#### [Exercise brief]
Records follow. Select each line holding "particuliers".

#### [Source information]

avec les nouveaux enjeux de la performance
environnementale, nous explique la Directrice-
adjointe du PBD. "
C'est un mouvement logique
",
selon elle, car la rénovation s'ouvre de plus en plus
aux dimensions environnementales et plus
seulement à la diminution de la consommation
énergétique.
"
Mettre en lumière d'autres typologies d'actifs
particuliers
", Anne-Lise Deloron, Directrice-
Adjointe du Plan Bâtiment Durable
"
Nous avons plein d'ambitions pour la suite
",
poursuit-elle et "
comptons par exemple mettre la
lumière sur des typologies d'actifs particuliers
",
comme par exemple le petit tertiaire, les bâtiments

...

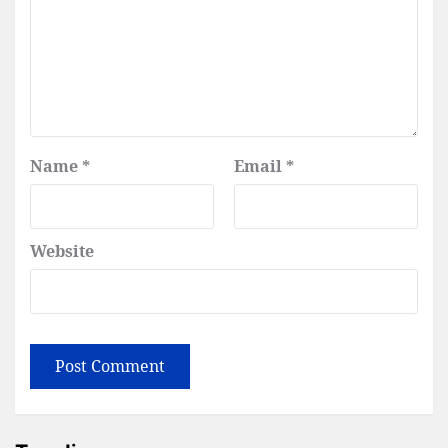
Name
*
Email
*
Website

#### [Output]
particuliers
lumière sur des typologies d'actifs particuliers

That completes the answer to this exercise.